PROVIDED PASSAGE
↓
Trials of war come to life in Berkeley Repertory Theatre's ‘An Iliad’ 

click to enlarge Powerful performance: Henry Woronicz, telling tragic tales of the Trojan War, is the sole actor in Berkeley Repertory Theatre’s “An Iliad.” - COURTESY PHOTO
  • Courtesy Photo
  • Powerful performance: Henry Woronicz, telling tragic tales of the Trojan War, is the sole actor in Berkeley Repertory Theatre’s “An Iliad.”

The stage doesn’t fill with a cast of thousands.

“An Iliad,” the mesmerizing theater piece that opened Wednesday at Berkeley Repertory Theatre, manages to create the sights and sounds, the epic sweep and tragic immediacy of the Trojan War in the performance of a single actor.

In this brisk, often harrowing 100-minute play by director Lisa Peterson and actor Denis O’Hare, based on Homer’s poem (translated by Robert Fagles), the clash is seen through the eyes of a battle-weary Poet (the great Henry Woronicz) charged with telling an oft-told tale.
↑
ABOUT THIS TASK
Name every person mentioned in the theater review. The items that come after the theater review have nothing to do with it.

EXCERPTED DATA
↓
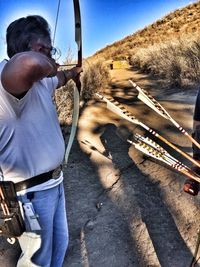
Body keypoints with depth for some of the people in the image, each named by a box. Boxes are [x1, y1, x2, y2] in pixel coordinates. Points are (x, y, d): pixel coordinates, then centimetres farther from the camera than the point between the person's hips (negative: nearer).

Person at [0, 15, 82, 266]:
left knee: (60, 243, 29)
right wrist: (47, 64, -25)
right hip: (32, 192, -9)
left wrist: (72, 72, 50)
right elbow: (29, 63, -49)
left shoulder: (39, 80, 5)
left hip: (53, 182, 9)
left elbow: (58, 79, 28)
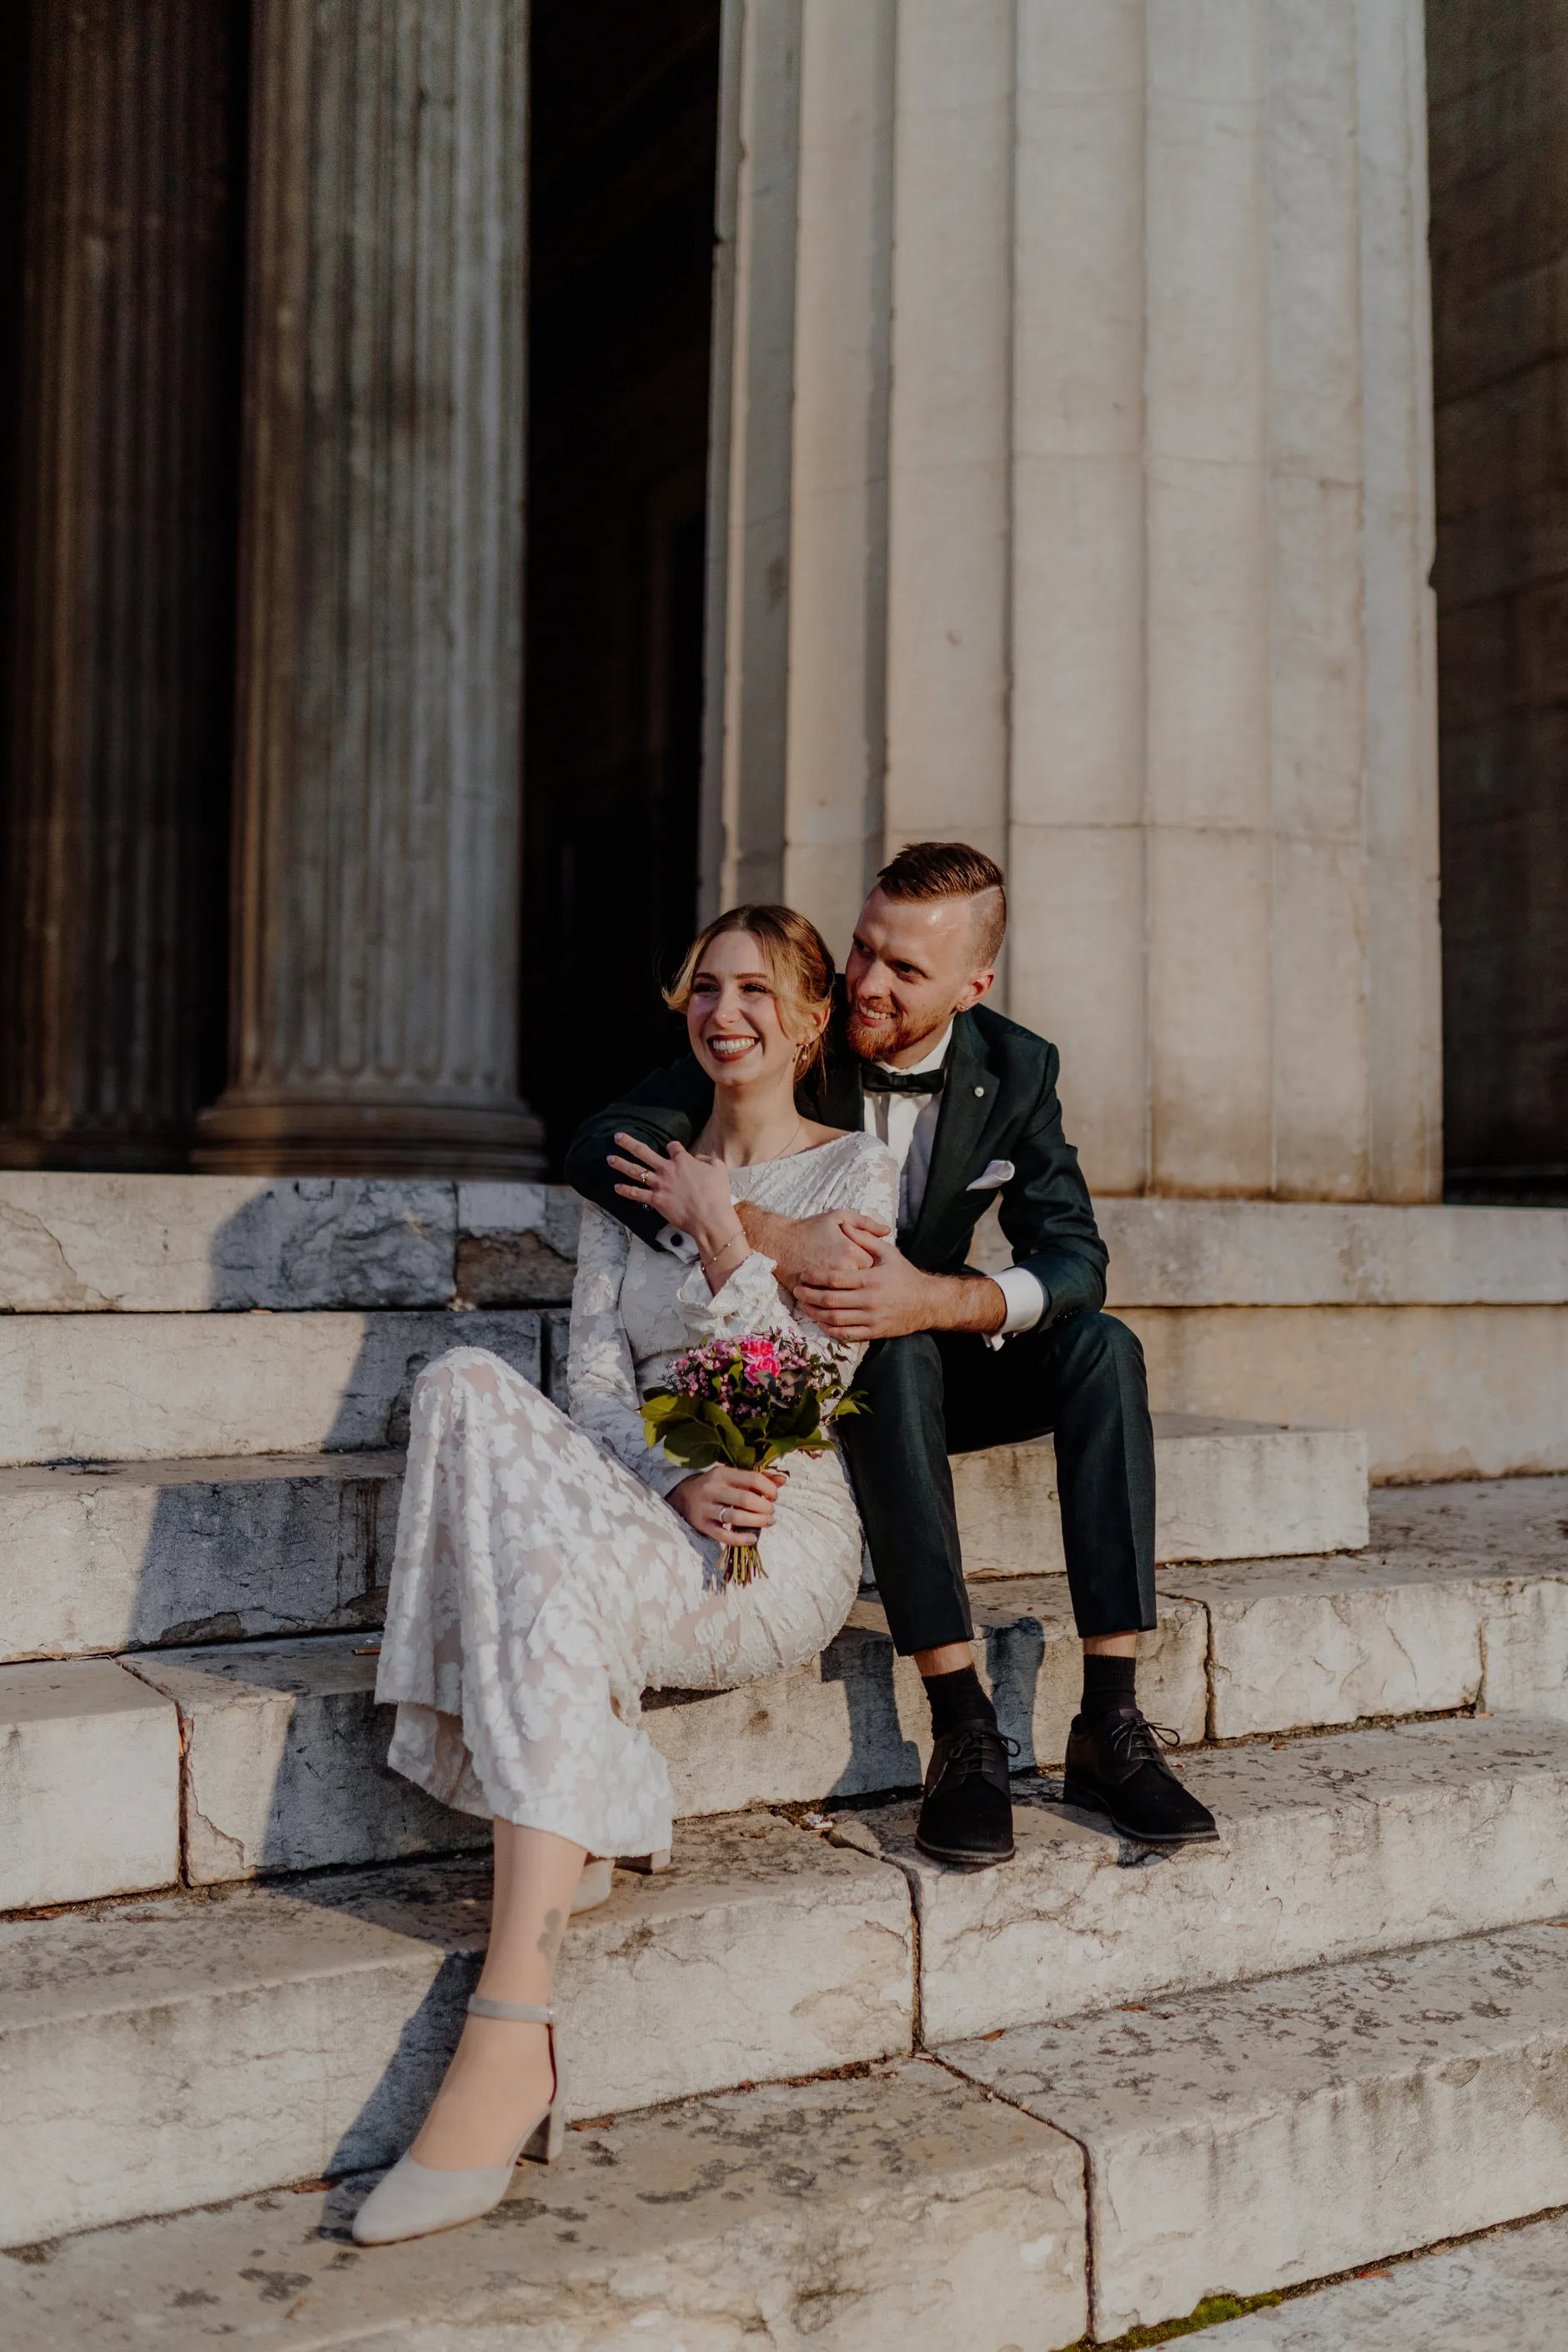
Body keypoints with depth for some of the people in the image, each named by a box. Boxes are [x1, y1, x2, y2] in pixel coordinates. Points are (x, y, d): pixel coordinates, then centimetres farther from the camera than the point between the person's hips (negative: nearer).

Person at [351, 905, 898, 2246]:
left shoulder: (856, 1173, 6)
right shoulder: (634, 1177, 18)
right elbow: (595, 1382, 7)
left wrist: (721, 1234, -6)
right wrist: (676, 1485, -12)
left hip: (786, 1539, -4)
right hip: (637, 1518, 4)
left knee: (557, 1580, -36)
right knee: (472, 1387, -27)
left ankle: (510, 2037, -37)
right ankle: (571, 1836, -29)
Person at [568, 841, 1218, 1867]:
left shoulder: (1016, 1071, -7)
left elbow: (1075, 1259, -15)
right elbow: (601, 1144, -25)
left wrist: (936, 1299, -36)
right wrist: (776, 1237, -40)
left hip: (926, 1358, 3)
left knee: (1102, 1349, -24)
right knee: (896, 1356, -35)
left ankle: (1111, 1720, -26)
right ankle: (962, 1728, -36)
↑
OUTPUT OF THE TASK
Henry Woronicz, Lisa Peterson, Denis O'Hare, Homer, Robert Fagles